Jack paused a moment, a bit thrown by the question.
 
“Behind the bar.”

He watched the man rise, walk behind the wet bar, grab the pack of cigarettes Jack kept there (he was only an occasional smoker), and light one.
 
The man took several deep and sustained drags, savoring each one with immense and obvious pleasure.
 
Taking the cigarette with him, he returned to the bed, sat down, and faced Jack, clearly more refreshed.

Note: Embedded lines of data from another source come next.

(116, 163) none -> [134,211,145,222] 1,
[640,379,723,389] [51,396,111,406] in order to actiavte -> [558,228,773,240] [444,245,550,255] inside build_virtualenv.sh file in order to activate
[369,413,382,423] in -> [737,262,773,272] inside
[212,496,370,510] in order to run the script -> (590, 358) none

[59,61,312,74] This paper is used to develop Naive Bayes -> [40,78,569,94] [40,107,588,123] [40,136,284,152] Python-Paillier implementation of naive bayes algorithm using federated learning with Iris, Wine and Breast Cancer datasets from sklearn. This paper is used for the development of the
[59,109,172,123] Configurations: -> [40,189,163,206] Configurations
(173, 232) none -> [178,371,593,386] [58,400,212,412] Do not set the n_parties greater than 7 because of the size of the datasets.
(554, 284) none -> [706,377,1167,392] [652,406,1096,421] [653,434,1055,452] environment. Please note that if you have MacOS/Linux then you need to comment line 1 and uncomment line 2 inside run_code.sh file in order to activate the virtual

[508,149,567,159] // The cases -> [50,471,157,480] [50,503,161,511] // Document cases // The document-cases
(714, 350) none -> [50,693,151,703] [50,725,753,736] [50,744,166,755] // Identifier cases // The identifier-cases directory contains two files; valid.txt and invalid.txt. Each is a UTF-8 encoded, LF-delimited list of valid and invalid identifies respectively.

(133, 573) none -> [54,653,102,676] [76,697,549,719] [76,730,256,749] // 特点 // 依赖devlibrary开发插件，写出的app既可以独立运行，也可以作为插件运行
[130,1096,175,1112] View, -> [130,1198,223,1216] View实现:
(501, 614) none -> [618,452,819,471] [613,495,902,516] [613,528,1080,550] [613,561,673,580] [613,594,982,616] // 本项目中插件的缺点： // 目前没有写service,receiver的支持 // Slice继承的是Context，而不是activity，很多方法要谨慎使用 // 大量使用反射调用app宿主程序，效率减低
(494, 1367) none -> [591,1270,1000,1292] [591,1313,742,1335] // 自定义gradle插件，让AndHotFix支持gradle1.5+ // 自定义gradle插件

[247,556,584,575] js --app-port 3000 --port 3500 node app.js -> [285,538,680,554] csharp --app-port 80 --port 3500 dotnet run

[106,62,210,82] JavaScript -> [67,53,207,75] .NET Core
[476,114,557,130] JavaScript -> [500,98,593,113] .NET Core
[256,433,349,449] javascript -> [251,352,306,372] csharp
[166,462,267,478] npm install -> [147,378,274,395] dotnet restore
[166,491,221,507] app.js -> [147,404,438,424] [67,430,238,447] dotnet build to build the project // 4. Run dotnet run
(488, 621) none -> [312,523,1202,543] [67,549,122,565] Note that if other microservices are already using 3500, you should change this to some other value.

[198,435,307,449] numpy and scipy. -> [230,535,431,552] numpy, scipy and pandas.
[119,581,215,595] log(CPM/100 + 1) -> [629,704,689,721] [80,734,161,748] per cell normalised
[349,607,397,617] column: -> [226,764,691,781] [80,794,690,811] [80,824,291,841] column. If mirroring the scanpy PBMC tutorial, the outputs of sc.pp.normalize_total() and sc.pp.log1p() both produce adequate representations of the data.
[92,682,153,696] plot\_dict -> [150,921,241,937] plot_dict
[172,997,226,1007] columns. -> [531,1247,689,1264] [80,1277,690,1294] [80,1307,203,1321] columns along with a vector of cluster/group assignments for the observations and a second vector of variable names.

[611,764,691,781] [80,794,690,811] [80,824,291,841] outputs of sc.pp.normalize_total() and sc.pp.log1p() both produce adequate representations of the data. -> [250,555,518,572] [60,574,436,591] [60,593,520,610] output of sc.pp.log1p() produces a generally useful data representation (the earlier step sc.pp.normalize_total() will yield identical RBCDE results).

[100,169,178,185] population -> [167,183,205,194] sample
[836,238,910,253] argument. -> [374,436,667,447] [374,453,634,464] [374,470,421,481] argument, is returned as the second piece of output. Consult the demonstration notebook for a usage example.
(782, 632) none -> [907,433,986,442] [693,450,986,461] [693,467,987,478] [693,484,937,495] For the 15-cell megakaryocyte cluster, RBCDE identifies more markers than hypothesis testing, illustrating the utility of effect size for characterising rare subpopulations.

“I can see you’re disappointed,” the man said.

“Disappointed?”

The man motioned with his cigarette.
 
“No Rose.”

The look on the man’s face struck Jack as pompous.
 
“You might say that.”

“I know what she told you, Mr. Parke.
 
But she’s not what you think.
 
She’s not a gift.”

“No?”

“Not in the slightest.”

“Then what is she?”

“A weapon, Mr. Parke.
 
A trap.”
 
He added, “For men like us, anyway."

“Men like us?
 
You and I have something in common?”

"Oh, absolutely."

“And what is that?”

He took another drag on the cigarette.
 
"We both want it, Mr. Parke.”

“Want what?”

“Consummation,” the man said, letting the word roll from his lips climactically.

Jack only blinked at him.

“You’re obsessed,” the man continued.
 
“And she means to use that against you, make you sleep with her.
 
But take care, Mr. Parke.
 
I intend to save you from that nightmare.”

Jack squinted at the man.
 
There was just something so gnawingly familiar about him.
 
“Have we met?
 
Why is it you seem so familiar to me?”

The man thumbed the cigarette, flicking ashes to floor.
 
“I’m not important, Mr. Parke.
 
Rose is important.
 
What she means to do to you.”

“Are you… from her world?”

“No,” the man said.
 
“I’m from yours.”

Jack blinked at him again.
 
He then leaned forward, eyeing the man even more intensely.
 
“Who are you?” Jack asked with great suspicion.
 
And then, continuing to gaze at the man, it finally came to him.
 
He turned away, peered at the painting… and was not at all surprised when he saw that it was not Rose who was missing this time, but the man who had been browbeating him earlier.

Jack reared a bit, confounded.
 
“It’s you.”

“Don’t worry, Mr. Parke.
 
I’m not going to hurt you.”

Jack chuckled.
 
“But you do want to kill me.”

The man winced toward a smile.
 
“It’s for your own good.”

“Well, I appreciate your concern, but I rather enjoy being alive.”